Archive | October, 2013

IBA – before addiction sets in…

30 Oct

One of the fundamental points about IBA is that it is an early intervention – a chance for a drinker to change their alcohol use before it becomes a problem. By problem in this sense I mean a dependency or addiction issue. Of course many non-dependent drinkers experience serious alcohol problems, even death, as a result of their drinking (think accidents and injuries as well as liver disease etc.)

A big challenge though is that many people tend to perceive dependency only in its extreme or physical form. Yet the majority of drinkers with some level of alcohol dependence will not have a physical reliance on alcohol, but a psychological one. Broadly, this means they experience a strong psychological desire to drink and difficulty controlling their alcohol use. For most dependent drinkers, that is not because their body needs it (yet), but perhaps because their brains have become overly used to drinking, often to deal with other problems or as a coping mechanism.

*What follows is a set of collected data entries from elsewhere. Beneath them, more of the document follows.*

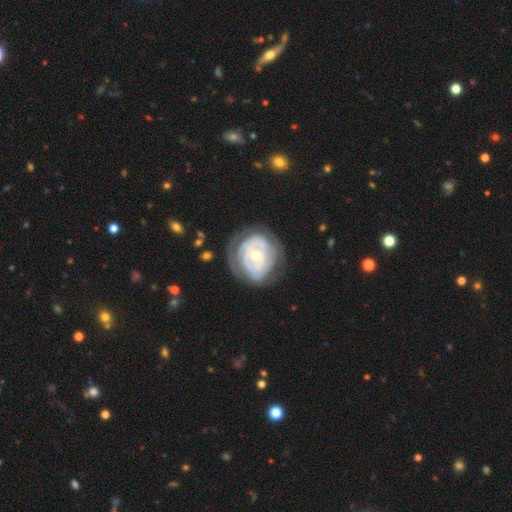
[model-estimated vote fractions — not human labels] Q: Smooth or featured?
A: featured or disk (76%); runner-up: smooth (19%)
Q: Edge-on disk?
A: no (97%); runner-up: yes (3%)
Q: Bar?
A: no (73%); runner-up: weak (21%)
Q: Spiral arms?
A: yes (69%); runner-up: no (31%)
Q: Spiral winding?
A: tight (74%); runner-up: medium (18%)
Q: Spiral arm count?
A: can't tell (53%); runner-up: 2 (23%)
Q: Bulge size?
A: moderate (52%); runner-up: small (43%)
Q: Merging?
A: none (62%); runner-up: minor disturbance (22%)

Perhaps the easiest way to think about the importance of the psychological aspect of dependence is the high re-lapse rate amongst severely dependent drinkers having undergone detox. Their body has dealt with the physical need to drink, but it is the ‘addicted mind’ that compels them back to drink. Whilst there is great debate over what works for ‘recovery’, one thing can be agreed for sure – achieving it is not easy.

But most alcohol misuse is amongst non-dependent drinkers so their drinking is still well within their control. They can therefore very often change their drinking without great difficulty should they choose to. They may be confronted with peer pressure, or need to find some other ways of enjoyment, but these challenges are small compared to overcoming dependency. IBA empowers risky drinkers to recognise the value of cutting down their drinking – while it still well within their control.